-------- EXTRACTED DATA
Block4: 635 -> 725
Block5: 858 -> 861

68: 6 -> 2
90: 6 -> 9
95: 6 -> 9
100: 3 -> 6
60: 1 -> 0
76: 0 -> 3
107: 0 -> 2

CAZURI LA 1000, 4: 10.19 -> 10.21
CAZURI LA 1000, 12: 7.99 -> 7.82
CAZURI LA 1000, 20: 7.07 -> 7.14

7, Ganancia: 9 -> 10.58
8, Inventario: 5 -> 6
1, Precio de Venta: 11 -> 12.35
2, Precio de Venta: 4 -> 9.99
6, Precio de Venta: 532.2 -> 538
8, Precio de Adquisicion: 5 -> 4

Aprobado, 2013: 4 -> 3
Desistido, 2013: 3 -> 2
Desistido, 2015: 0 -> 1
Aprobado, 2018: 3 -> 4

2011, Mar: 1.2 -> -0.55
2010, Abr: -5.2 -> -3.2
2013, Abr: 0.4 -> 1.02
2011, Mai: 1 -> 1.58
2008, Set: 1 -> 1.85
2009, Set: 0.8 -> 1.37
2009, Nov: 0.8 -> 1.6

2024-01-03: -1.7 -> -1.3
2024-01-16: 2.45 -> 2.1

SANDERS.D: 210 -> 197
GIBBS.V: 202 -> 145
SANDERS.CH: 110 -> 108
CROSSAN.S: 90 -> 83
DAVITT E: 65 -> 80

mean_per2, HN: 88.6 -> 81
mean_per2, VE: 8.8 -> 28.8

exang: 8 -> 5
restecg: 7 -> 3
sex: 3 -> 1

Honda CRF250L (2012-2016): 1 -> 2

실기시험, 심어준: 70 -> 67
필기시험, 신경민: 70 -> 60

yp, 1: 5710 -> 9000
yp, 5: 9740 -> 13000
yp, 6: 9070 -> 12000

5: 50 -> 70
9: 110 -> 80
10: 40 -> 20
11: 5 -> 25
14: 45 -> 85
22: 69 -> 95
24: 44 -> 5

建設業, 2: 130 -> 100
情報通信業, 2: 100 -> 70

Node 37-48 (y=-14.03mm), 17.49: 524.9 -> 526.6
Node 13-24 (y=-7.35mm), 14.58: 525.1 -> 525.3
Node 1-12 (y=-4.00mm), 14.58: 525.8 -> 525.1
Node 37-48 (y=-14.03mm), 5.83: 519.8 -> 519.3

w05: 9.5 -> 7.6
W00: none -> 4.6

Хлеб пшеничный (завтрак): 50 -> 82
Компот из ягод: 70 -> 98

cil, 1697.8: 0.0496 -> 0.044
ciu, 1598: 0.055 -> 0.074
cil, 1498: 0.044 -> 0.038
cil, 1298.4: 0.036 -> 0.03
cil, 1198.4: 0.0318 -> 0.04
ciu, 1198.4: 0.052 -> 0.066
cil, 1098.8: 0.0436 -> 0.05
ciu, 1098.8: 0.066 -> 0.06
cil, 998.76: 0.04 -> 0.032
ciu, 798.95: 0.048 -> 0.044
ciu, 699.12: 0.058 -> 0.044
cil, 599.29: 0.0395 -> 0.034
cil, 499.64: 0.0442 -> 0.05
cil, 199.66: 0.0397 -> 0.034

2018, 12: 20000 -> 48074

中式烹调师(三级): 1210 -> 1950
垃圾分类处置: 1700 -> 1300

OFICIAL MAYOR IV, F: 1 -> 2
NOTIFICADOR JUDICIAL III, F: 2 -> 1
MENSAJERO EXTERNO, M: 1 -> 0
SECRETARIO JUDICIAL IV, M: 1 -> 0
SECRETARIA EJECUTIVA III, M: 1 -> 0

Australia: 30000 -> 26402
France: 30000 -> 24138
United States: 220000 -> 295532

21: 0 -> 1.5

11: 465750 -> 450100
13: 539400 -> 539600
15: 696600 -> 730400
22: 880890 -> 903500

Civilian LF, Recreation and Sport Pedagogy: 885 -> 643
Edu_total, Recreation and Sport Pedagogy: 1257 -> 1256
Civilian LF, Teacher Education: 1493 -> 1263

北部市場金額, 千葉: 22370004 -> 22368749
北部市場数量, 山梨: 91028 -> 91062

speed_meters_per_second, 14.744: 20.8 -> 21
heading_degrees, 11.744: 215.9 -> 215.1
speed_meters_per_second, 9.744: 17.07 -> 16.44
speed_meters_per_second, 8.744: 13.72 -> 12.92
----------------
- [PROBLEM]
Only one stretch of the entries above is wanted: the lines from the one containing "Node 13-24 (y=-7.35mm), 14.58: 525.1 -> 525.3" through the one containing "ciu, 1198.4: 0.052 -> 0.066". Please reproduce it exactly.

- [SOLUTION TO THIS TASK]
Node 13-24 (y=-7.35mm), 14.58: 525.1 -> 525.3
Node 1-12 (y=-4.00mm), 14.58: 525.8 -> 525.1
Node 37-48 (y=-14.03mm), 5.83: 519.8 -> 519.3

w05: 9.5 -> 7.6
W00: none -> 4.6

Хлеб пшеничный (завтрак): 50 -> 82
Компот из ягод: 70 -> 98

cil, 1697.8: 0.0496 -> 0.044
ciu, 1598: 0.055 -> 0.074
cil, 1498: 0.044 -> 0.038
cil, 1298.4: 0.036 -> 0.03
cil, 1198.4: 0.0318 -> 0.04
ciu, 1198.4: 0.052 -> 0.066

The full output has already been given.